Plafonnement des biocarburants de première génération à 6%, objectif de 2.5% d’agrocarburants de seconde génération en 2020 et prise en compte des facteurs CASI (changement d’affectation des sols indirect) en 2020 sur la base d’une révision de la méthodologie par la Commission européenne en 2016 : le texte voté à la majorité du Parlement européen aujourd’hui est un pas en avant vers la réorientation de notre politique européenne d’agrocarburants.

C’est justement pour cela que les conservateurs du Parlement ont obtenu le report des négociations avec le Conseil. Résultat: un bon texte mais nous n’aurons pas de législation d’ici la fin de la mandature.
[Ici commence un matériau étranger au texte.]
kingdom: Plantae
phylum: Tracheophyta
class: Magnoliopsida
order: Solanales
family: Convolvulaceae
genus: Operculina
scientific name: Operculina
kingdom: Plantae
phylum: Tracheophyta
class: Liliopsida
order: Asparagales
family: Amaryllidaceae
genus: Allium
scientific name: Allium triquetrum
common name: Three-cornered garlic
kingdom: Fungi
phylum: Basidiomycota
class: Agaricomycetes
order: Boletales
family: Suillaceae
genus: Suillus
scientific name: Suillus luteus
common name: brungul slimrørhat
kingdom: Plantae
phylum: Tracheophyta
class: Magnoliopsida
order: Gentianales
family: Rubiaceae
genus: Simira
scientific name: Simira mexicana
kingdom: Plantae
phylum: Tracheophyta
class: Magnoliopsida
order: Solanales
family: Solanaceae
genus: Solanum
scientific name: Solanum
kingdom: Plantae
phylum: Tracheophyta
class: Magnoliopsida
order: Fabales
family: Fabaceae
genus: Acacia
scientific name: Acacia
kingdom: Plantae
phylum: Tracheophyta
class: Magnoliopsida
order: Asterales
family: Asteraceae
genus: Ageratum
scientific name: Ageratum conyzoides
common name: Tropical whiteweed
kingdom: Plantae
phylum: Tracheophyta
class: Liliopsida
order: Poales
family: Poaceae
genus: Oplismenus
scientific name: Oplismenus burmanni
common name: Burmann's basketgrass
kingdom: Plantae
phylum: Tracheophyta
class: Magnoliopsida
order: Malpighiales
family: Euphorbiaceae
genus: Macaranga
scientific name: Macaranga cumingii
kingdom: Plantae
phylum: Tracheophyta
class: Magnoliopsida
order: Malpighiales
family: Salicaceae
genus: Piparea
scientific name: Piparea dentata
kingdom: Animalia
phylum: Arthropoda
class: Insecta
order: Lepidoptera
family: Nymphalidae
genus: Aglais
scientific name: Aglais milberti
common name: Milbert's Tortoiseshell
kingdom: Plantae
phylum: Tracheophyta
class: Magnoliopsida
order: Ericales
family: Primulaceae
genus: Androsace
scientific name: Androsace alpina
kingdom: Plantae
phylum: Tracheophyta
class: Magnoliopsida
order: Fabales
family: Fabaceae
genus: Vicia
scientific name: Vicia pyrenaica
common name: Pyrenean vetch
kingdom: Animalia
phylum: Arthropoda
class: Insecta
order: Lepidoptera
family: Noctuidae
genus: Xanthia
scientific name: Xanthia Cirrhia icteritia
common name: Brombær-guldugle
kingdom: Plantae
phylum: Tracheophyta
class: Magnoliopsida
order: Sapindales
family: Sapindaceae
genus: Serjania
C’est un coup manqué et nous pouvons fortement le regretter.

Clarifier la politique européenne sur les biocarburants, passer progressivement de la première génération de biocarburants à la seconde, renforcer la prise de conscience des effets CASI au sein de l’Union européenne et prévoir la prise en compte de ces facteurs dans la législation à l’horizon 2020: tels étaient les objectifs de la rapporteur C.Lepage dans la mise à jour des directives sur la qualité des agrocarburants et des énergies renouvelables.

Depuis 2008 et l’adoption du paquet climat, l’Union s’est donnée des objectifs ambitieux (les fameux 3×20) qui prévoient 20% d’énergies renouvelables dans la consommation totale d’énergie à l’horizon 2020 dont 10% d’énergies renouvelables dans les transports.

Les biocarburants représentaient une façon de verdir les transports. Mais le biodiesel et l’éthanol sont-ils vraiment durables? Aujourd’hui, on peut en douter. La conversion de terres agricoles en surfaces productrices de biocarburants pose des problèmes qui nécessitent de passer progressivement à une nouvelle génération de biocarburants. A base de déchets, notamment végétaux, ou encore d’algues par exemple, cette nouvelle génération ne rentre plus en conflit avec les cultures vivrières. Rappelons aussi que l’utilisation de ces biocarburants -quelque soit la génération- n’a d’intérêt que pour une utilisation localisée- il ne s’agit pas de développer une politique d’exportation.

Sans renier les investissements réalisés en Europe et l’importance des filières biodiesel et bioéthanol, il faut aujourd’hui faire évoluer notre politique d’agocarburants pour en faire un réel outil de contribution aux objectifs de lutte contre le changement climatique.

Aujourd’hui, le Parlement européen a fait un pas dans cette direction, mais sans l’ouverture immédiate des négociations, nous restons au milieu du gué -c’est regrettable.